True enough. And this has been the main argument of the naysayers for a while. But that's another way of saying that Australians don't have the imagination or creativity to develop innovative, valuable applications, given decent infrastructure. That's all it is, by the way. Decent infrastructure, not best-in-the-world or cutting-edge. Australia will just be catching up with many developed countries (see earlier blog entry).

Fortunately Australian companies have already proven themselves more than capable of high levels of creativity and innovation, in ICT and elsewhere.

Take the Internet games companies that have recently been in the news (Firemint and a few others) or Google Maps (which was originally founded by Lars Rasmussen in Sydney and bought by Google in 2004) and world-leading companies like Cochlear and CSL, for example. Pesce's position is, in fact, quite valid. Applications such as bit-torrent, he says, would never have been invented before broadband became widely available. But who could have imagined something that clever, beforehand? Even the mainstream media seems to be moving from a fairly skeptical position (see this from The Australian, Dec 2009) to a much more imaginative perspective, recently (As driver of change – Business Spectator, Entertainment - Computerworld).

Leaving aside the really smart applications that are yet to be invented, it's not that hard to see where the main opportunities lie. The NBN will connect homes, small businesses, schools, hospitals – relatively small entities to a high-speed network. These are not people who habitually crunch large amounts of data, so what will they use it for? Well, video, for one. And hopefully, various creative applications of interactive multi-media, such as 3-D graphics. High-quality, real-time imagery is the main thing that requires lots of bandwidth these days.

The entertainment industry is undoubtedly getting ready even now. IP-based TV is already available (here), and there is no question that the NBN is going to create all kinds of opportunities in this area. Internet gaming will also benefit.

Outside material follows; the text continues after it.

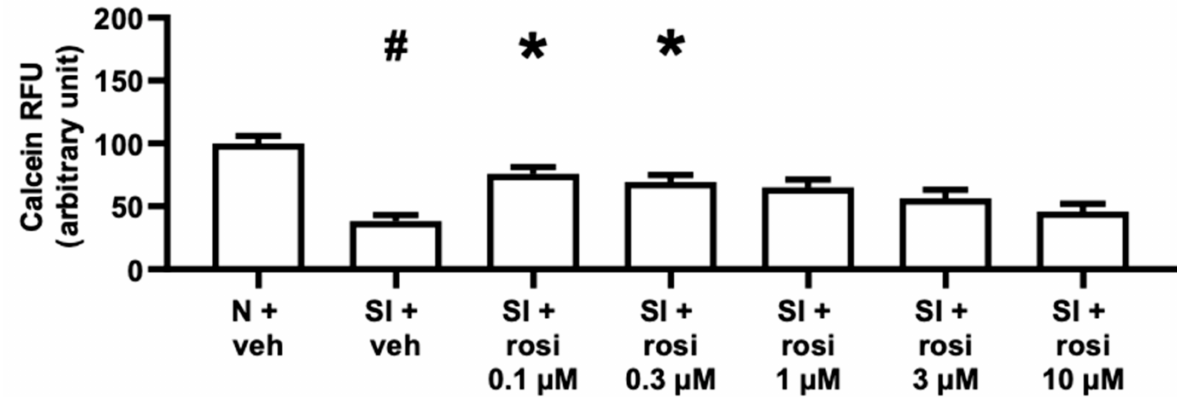
Figure 6. Cell viability under normoxic and simulated ischemic conditions with or without varying concentrations of rosiglitazone. Results are presented as mean with standard error. ( a ) Adult rat cardiomyocytes. The normoxia (N) + vehicle group was set to 100% relative fluorescent units (RFU), and all data were normalized to the averaged simulated ischemia (SI) + vehicle group. (Mann– Whitney test, # p < 0.05 vs. N + vehicle, n = 9, 38 technical replicates) ( b ) Adult rat cardiomyocytes. The SI + vehicle group was set to 100% RFU, and all of data were normalized to the averaged SI + vehicle group. (Kruskal–Wallis, Dunn’s post hoc, * p < 0.05 vs. SI + vehicle, n = 4–9, 12–40 technical replicates) ( a , b ) Adult rat cardiomyocytes. Rosiglitazone treatment increased the viability of adult rat cardiomyocytes at 0.3 µ M during simulated ischemia. SI: simulated ischemia; N: normoxia; veh: vehicle.; rosi: rosiglitazone; RFU: relative fluorescence units.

But what about more “serious” applications? Big companies and government agencies already use applications like video-conferencing a great deal, but small businesses (professionals like ad-agencies, graphic designers, architects, for example) are yet to catch on - for a few reasons: First, people don't generally have high-quality video-conferencing facilities in their offices and homes (“high-quality” eliminates Skype at this stage. We are talking of images good enough to judge peoples' expressions, reactions and body language accurately). Second, it's hard to present drawings, documents, models, etc over the video link, the way we'd do it in person. That's partly due to the technology available, partly due to our training. But what if we had a 42” 3-D capable screen, and some software that could present things interactively, in addition to the video image of the participants? Wouldn't that change the game?

In fact, many people do have the 42” screen in the form of a flat-screen TV. Most of these professionals use advanced computer software in their work. It's just a package to integrate all of these with a camera or two and a little training, that seems to be missing. And, of course, the NBN.

There has been a lot of talk about tele-medicine. Once again, it's the same basic components that are required. If people are comfortable using them for one application, they'll use them for everything else.

What about Education? There is a lot of interest in using interactive games for teaching. Imagine the fun kids would have playing / learning / creating things with their friends across the country? And why not adults? The design of training programs, seminars, workshops could all be turned upside down.

Or we could take Malcolm Turnbull's position and refuse to be diverted by the “abstraction” of a high-speed network and just work harder at whatever we are doing now.